Jefferies is the sole initial purchaser for the offering.
This press release shall not constitute an offer to sell or the solicitation of an offer to buy, nor shall there be any sale of the notes or any common stock issuable upon conversion of the notes, in any state or jurisdiction in which such offer, solicitation or sale would be unlawful. All offers of the notes were made only by means of a private offering memorandum. The notes and any shares of the Company's common stock issuable upon conversion of the notes have not been registered under the Securities Act or applicable state securities laws and may not be offered or sold in the United States or to U.S. persons absent registration or an applicable exemption from the registration requirements of the Securities Act and applicable state securities laws.
About Layne Christensen Company
Layne is a global water management, construction and drilling company, providing responsible solutions to the world of essential natural resources — water, mineral and energy.
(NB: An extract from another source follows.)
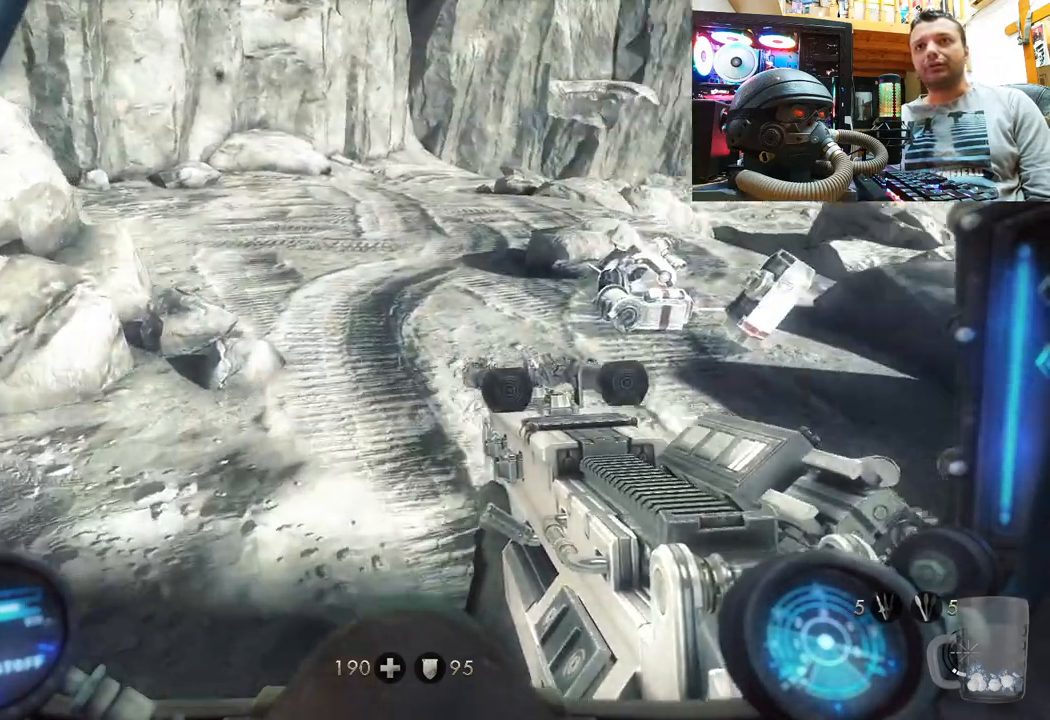
{"buttons": [], "left_stick": "up", "right_stick": "up", "events": [[233, "left_stick", "up-right"], [317, "right_stick", "up"], [350, "left_stick", "up"]]}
We offer innovative, sustainable products and services with an enduring commitment to safety, excellence and integrity.
This press release includes forward-looking statements, within the meaning of the Private Securities Litigation Reform Act of 1995, that are subject to risks, uncertainties and other factors. These forward-looking statements include statements regarding the completion, timing, size and terms of the offering, and the Company's planned use of any of the proceeds of that offering. Actual results and the timing of events could differ materially from those anticipated in the forward-looking statements as a result of several factors, including, but not limited to, market and other general economic conditions, the Company's and the initial purchaser's ability to satisfy the conditions required to close the proposed offering and the availability of equity or debt capital needed for the Company's business.The reader is cautioned not to rely on these forward-looking statements. Other risks and uncertainties are described in detail in Layne Christensen Company' Annual Report on Form 10-K for the year ended January 31, 2013, and in Layne Christensen Company' Quarterly Reports on Form 10-Q for the periods ended April 30, 2013 and July 31, 2013, each as filed with the U.S. Securities and Exchange Commission. All forward-looking statements are based on information currently available to Layne Christensen Company and Layne Christensen Company assumes no obligation to update any such forward-looking statements, except as required by law.